» **SOURCE TEXT**:

______

William F. Meggers Award in Spectroscopy
The William F. Meggers Award has been awarded annually since 1970 by the Optical Society (originally called the Optical Society of America) for outstanding contributions to spectroscopy.
|2018||Warren S. Warren||For pioneering contributions in the fundamental science of optical and spin coherence and their synergistic applications in optical spectroscopy/microscopy and magnetic resonance spectroscopy/imaging.|
|2017||Shaul Mukamel||For developing the theoretical framework of coherent multidimensional spectroscopy for electronic excitations in the optical regime and proposing extensions to the x-ray spectral regime.|
|2016||Brooks H. Pate||
For the invention of the chirped-pulse Fourier transform microwave technique, which revolutionized rotational spectroscopy, leading to an explosion of novel spectroscopic, astrochemical, analytical, dynamical, and chemical kinetics applications.

______

» **SOURCE MATERIAL**:
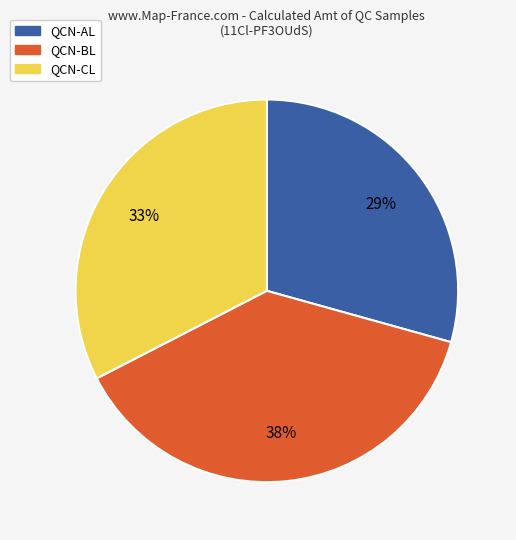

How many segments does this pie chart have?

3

______

» **DESCRIPTION OF THE TASK**: According to the Meggers Award text, since what year has the award been given annually? The data play no part here.

» **SOLUTION BELOW**: Since 1970.